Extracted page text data
+--
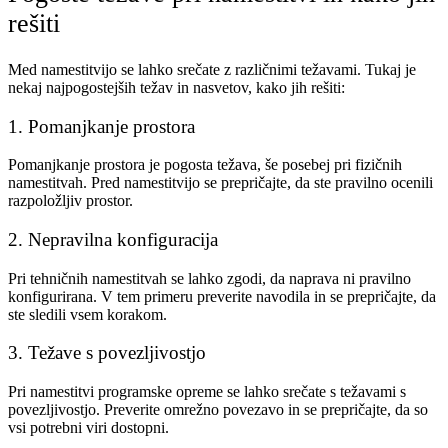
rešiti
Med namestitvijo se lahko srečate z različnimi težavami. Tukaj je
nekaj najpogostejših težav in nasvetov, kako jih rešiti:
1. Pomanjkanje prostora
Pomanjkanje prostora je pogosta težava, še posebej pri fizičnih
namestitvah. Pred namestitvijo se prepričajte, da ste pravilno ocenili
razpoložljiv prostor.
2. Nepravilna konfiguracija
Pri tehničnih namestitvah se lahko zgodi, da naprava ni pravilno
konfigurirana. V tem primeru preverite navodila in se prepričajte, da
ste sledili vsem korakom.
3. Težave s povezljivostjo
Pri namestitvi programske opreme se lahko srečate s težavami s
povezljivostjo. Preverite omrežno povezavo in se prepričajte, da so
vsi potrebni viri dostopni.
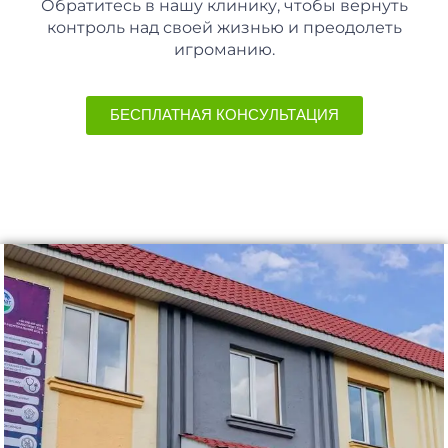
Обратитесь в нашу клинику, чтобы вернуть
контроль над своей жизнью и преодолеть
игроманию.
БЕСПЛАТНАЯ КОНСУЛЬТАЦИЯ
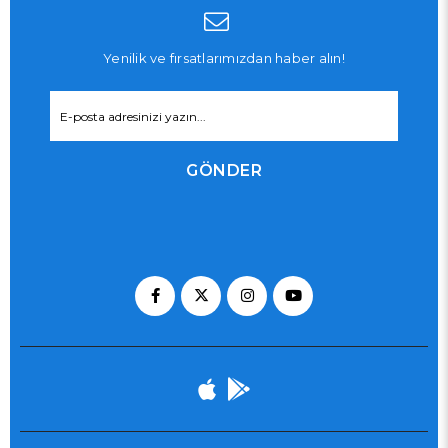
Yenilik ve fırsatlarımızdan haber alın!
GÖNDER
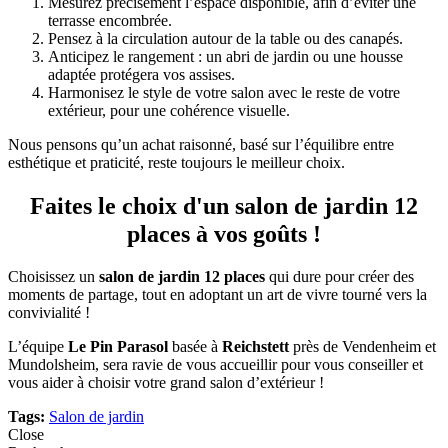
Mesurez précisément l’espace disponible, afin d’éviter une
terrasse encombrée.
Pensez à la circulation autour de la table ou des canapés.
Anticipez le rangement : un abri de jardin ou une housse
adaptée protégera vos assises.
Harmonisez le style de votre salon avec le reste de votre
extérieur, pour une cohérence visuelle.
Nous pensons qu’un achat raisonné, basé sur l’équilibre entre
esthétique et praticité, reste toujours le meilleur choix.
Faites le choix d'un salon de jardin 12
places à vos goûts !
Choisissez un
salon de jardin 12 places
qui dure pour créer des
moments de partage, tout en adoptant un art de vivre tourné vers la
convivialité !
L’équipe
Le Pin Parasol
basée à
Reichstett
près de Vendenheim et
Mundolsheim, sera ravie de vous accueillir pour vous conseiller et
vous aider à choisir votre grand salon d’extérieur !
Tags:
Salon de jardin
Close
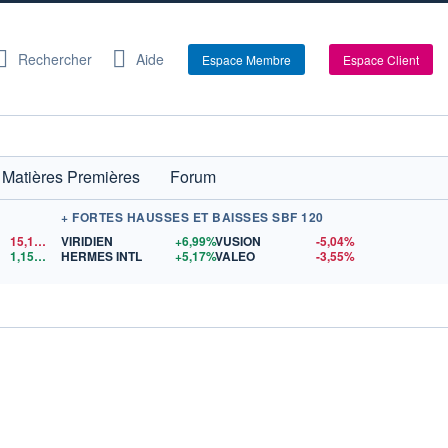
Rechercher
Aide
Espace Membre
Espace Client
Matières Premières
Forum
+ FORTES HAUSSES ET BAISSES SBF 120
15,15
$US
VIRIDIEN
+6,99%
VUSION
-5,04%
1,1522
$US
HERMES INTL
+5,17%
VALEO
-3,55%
+--
WHAT YOU HAVE TO DO
Could you output every record above exactly as it appears, without the pictures?

ANSWER BOX
rešiti
Med namestitvijo se lahko srečate z različnimi težavami. Tukaj je
nekaj najpogostejših težav in nasvetov, kako jih rešiti:
1. Pomanjkanje prostora
Pomanjkanje prostora je pogosta težava, še posebej pri fizičnih
namestitvah. Pred namestitvijo se prepričajte, da ste pravilno ocenili
razpoložljiv prostor.
2. Nepravilna konfiguracija
Pri tehničnih namestitvah se lahko zgodi, da naprava ni pravilno
konfigurirana. V tem primeru preverite navodila in se prepričajte, da
ste sledili vsem korakom.
3. Težave s povezljivostjo
Pri namestitvi programske opreme se lahko srečate s težavami s
povezljivostjo. Preverite omrežno povezavo in se prepričajte, da so
vsi potrebni viri dostopni.
Обратитесь в нашу клинику, чтобы вернуть
контроль над своей жизнью и преодолеть
игроманию.
БЕСПЛАТНАЯ КОНСУЛЬТАЦИЯ
Yenilik ve fırsatlarımızdan haber alın!
GÖNDER
Mesurez précisément l’espace disponible, afin d’éviter une
terrasse encombrée.
Pensez à la circulation autour de la table ou des canapés.
Anticipez le rangement : un abri de jardin ou une housse
adaptée protégera vos assises.
Harmonisez le style de votre salon avec le reste de votre
extérieur, pour une cohérence visuelle.
Nous pensons qu’un achat raisonné, basé sur l’équilibre entre
esthétique et praticité, reste toujours le meilleur choix.
Faites le choix d'un salon de jardin 12
places à vos goûts !
Choisissez un
salon de jardin 12 places
qui dure pour créer des
moments de partage, tout en adoptant un art de vivre tourné vers la
convivialité !
L’équipe
Le Pin Parasol
basée à
Reichstett
près de Vendenheim et
Mundolsheim, sera ravie de vous accueillir pour vous conseiller et
vous aider à choisir votre grand salon d’extérieur !
Tags:
Salon de jardin
Close
Rechercher
Aide
Espace Membre
Espace Client
Matières Premières
Forum
+ FORTES HAUSSES ET BAISSES SBF 120
15,15
$US
VIRIDIEN
+6,99%
VUSION
-5,04%
1,1522
$US
HERMES INTL
+5,17%
VALEO
-3,55%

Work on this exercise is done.